Live album by The Long Ryders
- Released: 2003
- Recorded: 7 May 1987
- Venue: The Bottom Line, New York City
- Genre: Alternative country; country rock; folk rock; Americana;
- Length: 68:56
- Label: Prima
- Producer: David Van Der Heyden

The Long Ryders chronology
| Looking for Lewis and Clark: the Long Ryders Anthology (1998) | Three Minute Warnings: the Long Ryders Live in New York City (2003) | The Best of the Long Ryders (2004) |

= Three Minute Warnings: the Long Ryders Live in New York City =

Three Minute Warnings: the Long Ryders Live in New York City is a live album by American band the Long Ryders, released in 2003 by Prima Records. It was recorded at the Bottom Line in New York City on 7 May 1987 and broadcast live on FM radio by WYRK.

PROBLEM TO WORK ON:
Reproduce the entire Long Ryders live album entry word for word. The records are not needed for this.

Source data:
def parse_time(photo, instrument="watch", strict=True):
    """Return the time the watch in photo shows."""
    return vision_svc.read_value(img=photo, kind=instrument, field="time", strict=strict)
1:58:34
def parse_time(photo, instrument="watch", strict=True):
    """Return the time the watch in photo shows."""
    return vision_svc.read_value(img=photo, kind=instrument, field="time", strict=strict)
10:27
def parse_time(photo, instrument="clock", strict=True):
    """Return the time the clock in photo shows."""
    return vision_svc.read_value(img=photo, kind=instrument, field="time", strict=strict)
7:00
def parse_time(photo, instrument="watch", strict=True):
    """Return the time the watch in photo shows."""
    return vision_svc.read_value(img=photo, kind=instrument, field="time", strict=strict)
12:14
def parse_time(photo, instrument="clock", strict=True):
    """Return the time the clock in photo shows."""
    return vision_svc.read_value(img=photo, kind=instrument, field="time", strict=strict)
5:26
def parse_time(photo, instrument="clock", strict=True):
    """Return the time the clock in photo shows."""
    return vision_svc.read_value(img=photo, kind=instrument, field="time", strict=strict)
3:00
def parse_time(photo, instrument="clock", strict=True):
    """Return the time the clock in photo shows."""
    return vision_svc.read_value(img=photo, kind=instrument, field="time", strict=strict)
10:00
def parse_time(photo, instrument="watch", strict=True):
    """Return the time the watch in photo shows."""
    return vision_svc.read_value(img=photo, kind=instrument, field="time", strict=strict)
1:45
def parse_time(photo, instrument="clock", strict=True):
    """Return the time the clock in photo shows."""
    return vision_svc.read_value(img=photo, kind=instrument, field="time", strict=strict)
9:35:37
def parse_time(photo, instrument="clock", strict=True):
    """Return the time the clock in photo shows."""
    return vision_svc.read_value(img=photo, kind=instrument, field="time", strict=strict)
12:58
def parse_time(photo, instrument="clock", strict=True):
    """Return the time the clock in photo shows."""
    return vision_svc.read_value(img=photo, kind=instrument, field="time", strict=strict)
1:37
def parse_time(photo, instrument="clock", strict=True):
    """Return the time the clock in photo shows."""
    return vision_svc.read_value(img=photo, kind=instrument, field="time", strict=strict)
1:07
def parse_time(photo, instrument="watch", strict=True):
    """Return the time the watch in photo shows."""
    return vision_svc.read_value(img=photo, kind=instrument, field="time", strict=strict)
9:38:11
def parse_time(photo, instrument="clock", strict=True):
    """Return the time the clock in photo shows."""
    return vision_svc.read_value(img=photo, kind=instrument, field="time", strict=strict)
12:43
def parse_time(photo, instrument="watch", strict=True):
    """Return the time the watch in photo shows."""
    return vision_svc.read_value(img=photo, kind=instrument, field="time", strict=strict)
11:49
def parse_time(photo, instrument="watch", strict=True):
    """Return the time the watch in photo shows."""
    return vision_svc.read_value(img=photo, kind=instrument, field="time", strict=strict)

RESPONSE:
Live album by The Long Ryders
- Released: 2003
- Recorded: 7 May 1987
- Venue: The Bottom Line, New York City
- Genre: Alternative country; country rock; folk rock; Americana;
- Length: 68:56
- Label: Prima
- Producer: David Van Der Heyden

The Long Ryders chronology
| Looking for Lewis and Clark: the Long Ryders Anthology (1998) | Three Minute Warnings: the Long Ryders Live in New York City (2003) | The Best of the Long Ryders (2004) |

= Three Minute Warnings: the Long Ryders Live in New York City =

Three Minute Warnings: the Long Ryders Live in New York City is a live album by American band the Long Ryders, released in 2003 by Prima Records. It was recorded at the Bottom Line in New York City on 7 May 1987 and broadcast live on FM radio by WYRK.